Pickups, crossovers and SUVs

Light trucks -- led by pickups, crossovers and SUVs -- continue to drive the U.S. market, while car deliveries remain on track to fall for the fifth straight year. Car sales skidded 19 percent in August, representing just 28.9 percent of the market, while light-truck volume rose 10 percent. August marked the first time U.S. car sales, as a share of the overall light-vehicle market, dropped below 30 percent. 

Light trucks accounted for 68 percent of industry sales in the first several weeks of August -- a record level for the month -- and the 26th straight month truck volume has topped 60 percent of the overall market, J.D. Power says.

August incentive outlays for U.S.
Manufacturer August 2018 forcast August 2017 July 2018 Percentage change vs August 2017 Percentage change vs July 2018
BMW (BMW, Mini) $5,679 $4,793 $5,812 18.5% -2.3%
Daimler (Mercedes-Benz, Smart) $4,915 $4,591 $5,267 7.1% -6.7%
FCA (Chrysler, Dodge, Jeep, Ram, Fiat) $4,425 $4,447 $4,462 -0.5% -0.8%
Ford (Ford, Lincoln) $4,649 $4,298 $4,629 8.2% 0.4%
GM (Buick, Cadillac, Chevrolet, GMC) $4,820 $4,948 $4,943 -2.6% -2.5%
Honda (Acura, Honda) $2,064 $1,972 $1,935 4.7% 6.7%
Hyundai $2,945 $2,787 $2,946 5.7% 0.0%
Kia $4,347 $3,768 $4,313 15.4% 0.8%
Nissan (Nissan, Infiniti) $3,967 $4,442 $4,068 -10.7% -2.5%
Subaru $1,600 $1,026 $1,621 55.9% -1.3%
Toyota (Lexus, Scion, Toyota) $2,600 $2,865 $2,633 -9.3% -1.3%
Volkswagen (Audi, Porsche, Volkswagen) $3,750 $3,745 $3,862 0.2% -2.9%
Industry $3,757 $3,731 $3,779 0.7% -0.6%
Source: ALG

Macro factors

U.S. employment growth is steady and consumer confidence remains high, but rising interest rates and growing supplies of off-lease vehicles are expected to dampen consumer demand in coming months, analysts say.

Incentives

Average incentives per vehicle in the first several weeks of August were tracking at $3,744, down $141 from August 2017, J.D. Power says, reflecting lower spiffs on cars. ALG estimates average incentive spending per unit grew by $26 to $3,757 for the month, with the Detroit 3 the biggest spenders among major automakers.

Odds, ends

• There were 27 selling days last month, the same as in August 2017.
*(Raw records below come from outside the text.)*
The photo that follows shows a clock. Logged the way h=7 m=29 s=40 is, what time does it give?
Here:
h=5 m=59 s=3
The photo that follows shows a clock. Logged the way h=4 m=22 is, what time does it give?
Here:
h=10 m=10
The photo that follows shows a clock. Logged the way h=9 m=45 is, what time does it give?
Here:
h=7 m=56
• The average transaction price for a new light vehicle was $33,179 in August, up 1.7 percent from a year earlier. The ratio of incentive spending to average transaction price is expected to be 11.3 percent, down from 11.4 percent a year ago. ALG estimates.
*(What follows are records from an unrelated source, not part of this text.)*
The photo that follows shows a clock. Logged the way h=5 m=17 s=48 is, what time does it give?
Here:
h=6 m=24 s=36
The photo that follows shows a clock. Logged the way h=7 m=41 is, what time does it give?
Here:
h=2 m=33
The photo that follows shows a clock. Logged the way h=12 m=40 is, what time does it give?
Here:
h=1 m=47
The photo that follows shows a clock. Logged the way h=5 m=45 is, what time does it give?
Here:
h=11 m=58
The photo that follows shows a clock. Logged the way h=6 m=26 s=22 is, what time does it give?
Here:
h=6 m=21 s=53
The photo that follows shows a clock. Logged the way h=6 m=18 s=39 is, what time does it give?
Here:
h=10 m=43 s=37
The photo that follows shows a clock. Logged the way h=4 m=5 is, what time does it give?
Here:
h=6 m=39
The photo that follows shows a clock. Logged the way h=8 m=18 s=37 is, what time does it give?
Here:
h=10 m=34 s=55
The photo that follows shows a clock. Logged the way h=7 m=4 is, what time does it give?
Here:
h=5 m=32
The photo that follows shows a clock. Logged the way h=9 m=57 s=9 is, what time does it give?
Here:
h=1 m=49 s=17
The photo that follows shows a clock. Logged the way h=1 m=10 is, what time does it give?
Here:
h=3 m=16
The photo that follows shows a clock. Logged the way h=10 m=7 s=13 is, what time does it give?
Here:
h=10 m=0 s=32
• Days to turn, the average time a new vehicle sits on a dealer lot before it is sold, stood at 66 in early August, down four days from August 2017, J.D. Power says

• August U.S. fleet shipments are forecast to rise 0.8 percent to 216,200, or 14 percent of the overall market, J.D. Power says.

Quotable

“For the first time in U.S. automotive history, monthly car share is on pace to dip below 30 percent. This is a dramatic shift -- car share was near 50 percent just 5 years ago. With the drop, it’s tough to forecast where share will finally level out, as consumers have decidedly killed the car. Our initial idea of the floor being somewhere in the low-30-percent neighborhood appears to be too high in a market that loves its trucks and SUVs.”

Zo Rahim, research manager for Cox Automotive

"The auto industry still faces a prolonged and elevated level of trade risk, but overall sales are holding steady. We no longer expect fleet sales to be ratcheted back in the second half, but we do see stronger competitive pressure on the volume brands fighting for share. The result is a total light-vehicle market that we expect to eke out a very slight increase -- 0.1% -- over 2017."

Jeff Schuster, head of forecasting at LMC Automotive

"Automakers have done a decent job this year at aligning inventory with demand, so there’s no need for dealers to have a fire sale. Manufacturers seem to be more comfortable with a longer selldown period that leverages targeted incentives, instead of an aggressive 'everything must go now' mentality."